Kurds, Iraqi forces in stand-off in Kirkuk

Iraqi forces drive towards Kurdish peshmerga positions in the southern outskirts of Kirkuk, on Oct 15, 2017.
Iraqi forces drive towards Kurdish peshmerga positions in the southern outskirts of Kirkuk, on Oct 15, 2017. PHOTO: AFP

MARYAM BEIK (Iraq) • Thousands of Iraqi troops were locked in an armed stand-off with Kurdish forces in the disputed oil-rich province of Kirkuk as Washington scrambled to avert fighting between its allies in the war against the Islamic State in Iraq and Syria group (ISIS).
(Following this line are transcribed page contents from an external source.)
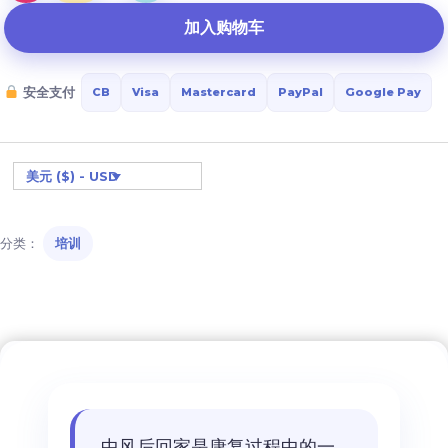
风
加入购物车
后
的
安全支付
CB
Visa
Mastercard
PayPal
Google Pay
回
家：
组
美元 ($) - USD
织
和
成
分类：
培训
功
回
家
的
方
法
数
中风后回家是康复过程中的一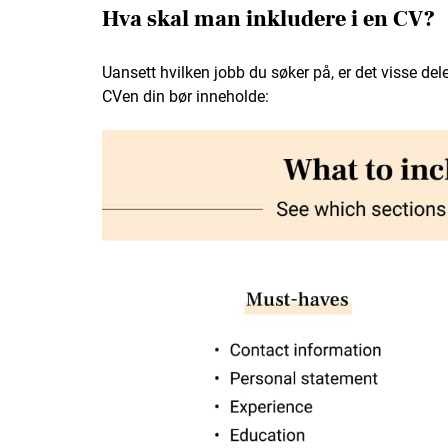
Hva skal man inkludere i en CV?
Uansett hvilken jobb du søker på, er det visse del
CVen din bør inneholde: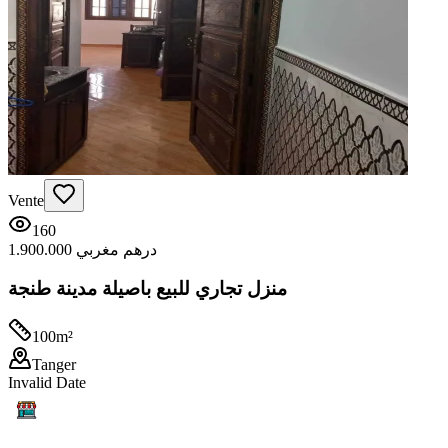
Vente
160
1.900.000 درهم مغربي
منزل تجاري للبيع باصيلة مدينة طنجة
100
m²
Tanger
Invalid Date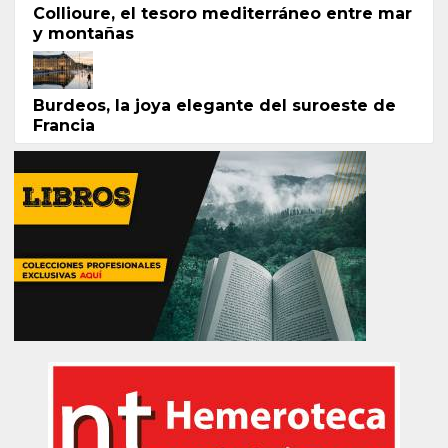
Collioure, el tesoro mediterráneo entre mar
y montañas
Burdeos, la joya elegante del suroeste de
Francia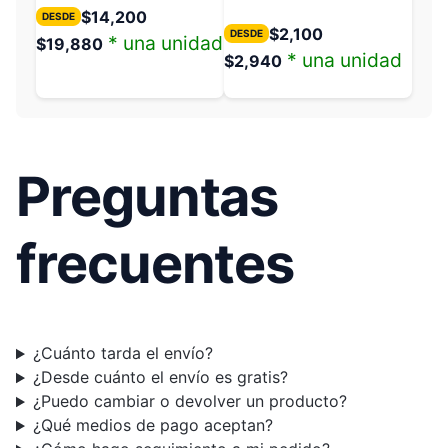
$
14,200
DESDE
$
2,100
DESDE
* una unidad
$
19,880
* una unidad
$
2,940
Preguntas
frecuentes
¿Cuánto tarda el envío?
¿Desde cuánto el envío es gratis?
¿Puedo cambiar o devolver un producto?
¿Qué medios de pago aceptan?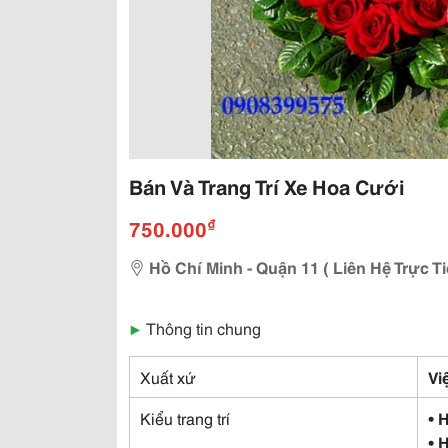
Bán Và Trang Trí Xe Hoa Cưới
₫
750.000
Hồ Chí Minh - Quận 11 ( Liên Hệ Trực T
▶
Thông tin chung
Xuất xứ
Vi
Kiểu trang trí
• 
• 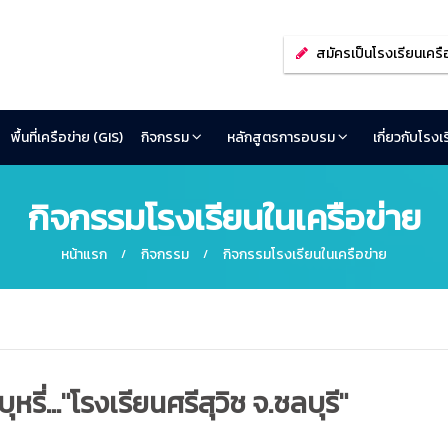
สมัครเป็นโรงเรียนเครื
พื้นที่เครือข่าย (GIS)
กิจกรรม
หลักสูตรการอบรม
เกี่ยวกับโรง
กิจกรรมโรงเรียนในเครือข่าย
หน้าแรก
กิจกรรม
กิจกรรมโรงเรียนในเครือข่าย
่..."โรงเรียนศรีสุวิช จ.ชลบุรี"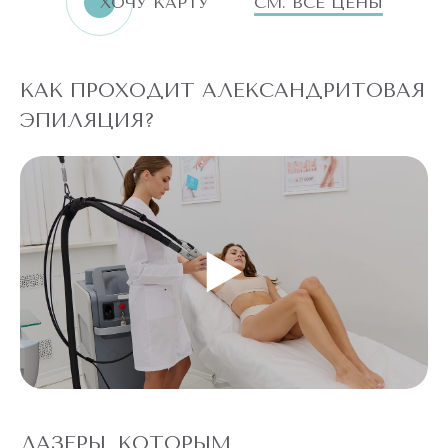
ХОЧУ КАРТУ
СМ. ВСЕ ЦЕНЫ
КАК ПРОХОДИТ АЛЕКСАНДРИТОВАЯ
ЭПИЛЯЦИЯ?
ЛАЗЕРЫ, КОТОРЫМ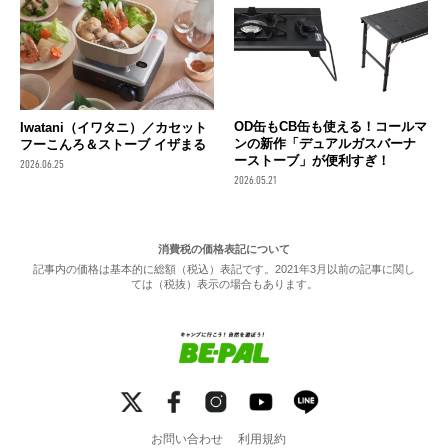
OD缶もCB缶も使える！コールマ
Iwatani（イワタニ）／カセット
ンの新作「デュアルガスバーナ
フーこんろ＆ストーブ イザまる
ーストーブ」が便利すぎ！
2026.06.25
2026.05.21
消費税の価格表記について
記事内の価格は基本的に総額（税込）表記です。2021年3月以前の記事に関し
ては（税抜）表示の場合もあります。
お問い合わせ
利用規約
The Kurdish leadership rejected yesterday the Iraqi government demand that it cancel the outcome of a Sept 25 independence referendum as a pre-condition for talks to resolve the dispute.

Kurdish leaders who met to discuss the crisis in the town of Dokan renewed their offer to "resolve peacefully" the crisis with Baghdad, Kurdistan Regional Government President Masoud Barzani's aide, Mr Hemin Hawrami, said.

The meeting was attended by Mr Barzani, Iraqi President Fuad Masum and Ms Hero Talabani, the wife of Mr Jalal Talabani, a Kurdish leader who died earlier this month.

They rejected what they described as "military threats" from Iraqi forces against Kurdish Peshmerga fighters, and pledged to defend Kurdish-held territory in case of an attack. The Kurds earlier said that Baghdad had set a deadline for their forces to surrender positions they took during the fightback against ISIS.

The deadline, originally set for 2am yesterday (7am yesterday Singapore time), was extended by 24 hours during a meeting overnight.

The two sides have been at loggerheads since the Kurds voted overwhelmingly for independence in the referendum last month that Baghdad rejected as illegal. Iraqi Prime Minister Haider al-Abadi has said there can be no further discussion of the Kurds' longstanding demands to incorporate Kirkuk and other historically Kurdish-majority areas in their autonomous region until the independence vote is annulled.

ONE GOAL

Everybody stay focused on defeating ISIS. We can't turn on each other right now.

U.S. DEFENCE SECRETARY JAMES MATTIS, on reducing the tension between Iraq and the Kurds.

US Defence Secretary James Mattis said last Friday the country was working to reduce tensions. "Everybody stay focused on defeating ISIS. We can't turn on each other right now," Mr Mattis told reporters.